- [TEXT SEGMENT]
* Begin *

#3 - Scaling Bitcoin
An Introduction to the Lightning Network
Matt Fox - April 28, 2022
Introduction
Bitcoin is a base layer of financial settlement that replaces trust in a third party with trust in (i) the mathematics underlying cryptography and computer science, (ii) the validity of open-source software and (iii) the economic self-interest of miners to accurately update the shared ledger. As discussed in our Why Bitcoin piece, in the same way that the U.S. Constitution is valued because it set a higher standard for rule of law in political life, bitcoin is valuable because it sets a higher standard for rule of law in economic life. Because bitcoin does not rely on human institutions (banks, courts, governments) for its security, it is capable of scaling as open financial infrastructure across customs, jurisdictions, and boundaries of enforcement.
However, bitcoin’s unique assurances come at the cost of other desirable features of a monetary network, namely transaction speed, throughput, and privacy. This piece will summarize the scalability challenges inherent to the bitcoin blockchain and the different models of resolving them. It will then explain how the most promising scaling solution, the Lightning Network (“LN”), works to enable scalable, near-instant, and largely private bitcoin payments, all while maintaining the trust-minimizing characteristics of bitcoin. It will conclude by contextualizing LN’s significance.
Bitcoin Doesn’t Scale
Everyone has heard that bitcoin doesn’t scale, that “you can’t buy a cup of coffee” with it. This is not a new concern, in fact it was the topic of one of the very first responses that Satoshi Nakamoto received on the Cryptography Mailing List after posting the bitcoin white paper. The scalability of bitcoin as a currency is limited by the trade-offs necessary to create the historically strong and novel guarantees that bitcoin offers. Specifically:
Maintaining consensus on the state of the ledger across the peer-to-peer network is the primary function of the bitcoin protocol. In order to avoid confusion as to the most recent state of the blockchain, the bitcoin protocol targets 10 minutes between each new block. Due to periodic, temporary confusion over the state of the blockchain, best practice is to wait 6 blocks until considering a bitcoin transaction “final.” This implies roughly 60 minutes for transaction settlement, which is clearly not suitable for a global currency. Fast settlement time is sacrificed for the primary goal of maintaining consensus.

* End *

- [RECORDED DATA]
* Begin *

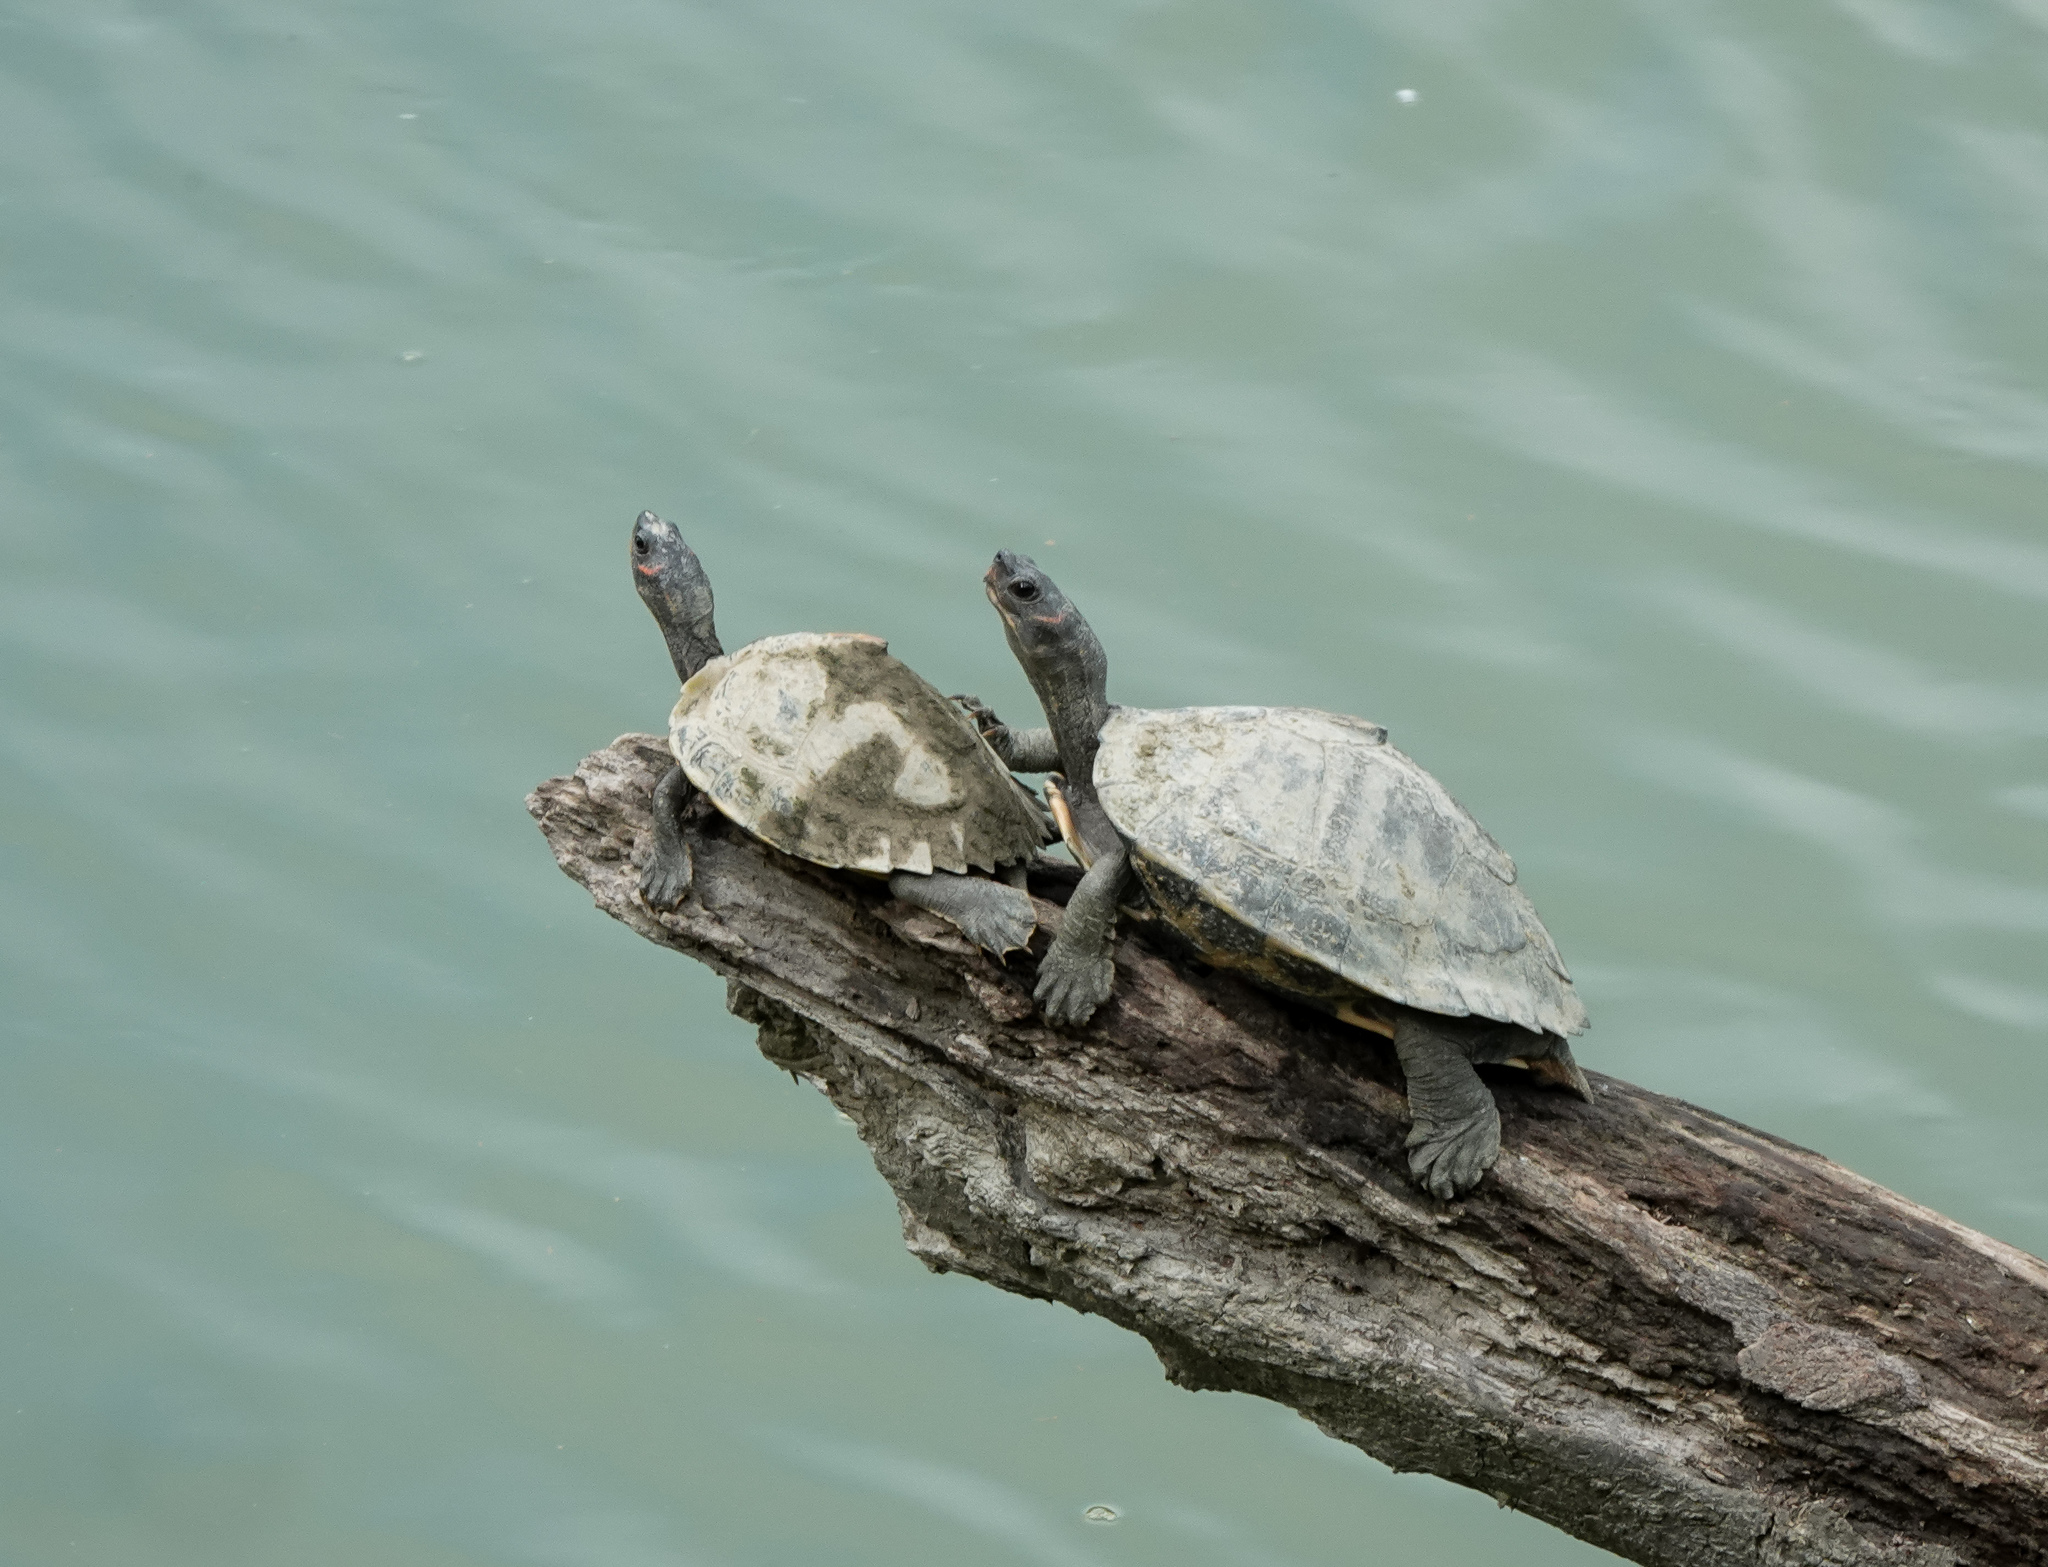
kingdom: Animalia
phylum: Chordata
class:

* End *

- [EXERCISE SET]
A: Answer these questions from the Lightning Network introduction:
(i) How many minutes does the bitcoin protocol target between each new block?
(ii) Which three features of a monetary network does the text say bitcoin's unique assurances cost?
(iii) Where did Satoshi Nakamoto receive one of the very first responses about bitcoin's scalability?
B: Copy the Lightning Network introduction word for word, from "#3 - Scaling" up to and including "boundaries of enforcement.".

- [IN RESPONSE]
A:
(i) 10 minutes.
(ii) Transaction speed, throughput, and privacy.
(iii) On the Cryptography Mailing List, after posting the bitcoin white paper.

B:
#3 - Scaling Bitcoin
An Introduction to the Lightning Network
Matt Fox - April 28, 2022
Introduction
Bitcoin is a base layer of financial settlement that replaces trust in a third party with trust in (i) the mathematics underlying cryptography and computer science, (ii) the validity of open-source software and (iii) the economic self-interest of miners to accurately update the shared ledger. As discussed in our Why Bitcoin piece, in the same way that the U.S. Constitution is valued because it set a higher standard for rule of law in political life, bitcoin is valuable because it sets a higher standard for rule of law in economic life. Because bitcoin does not rely on human institutions (banks, courts, governments) for its security, it is capable of scaling as open financial infrastructure across customs, jurisdictions, and boundaries of enforcement.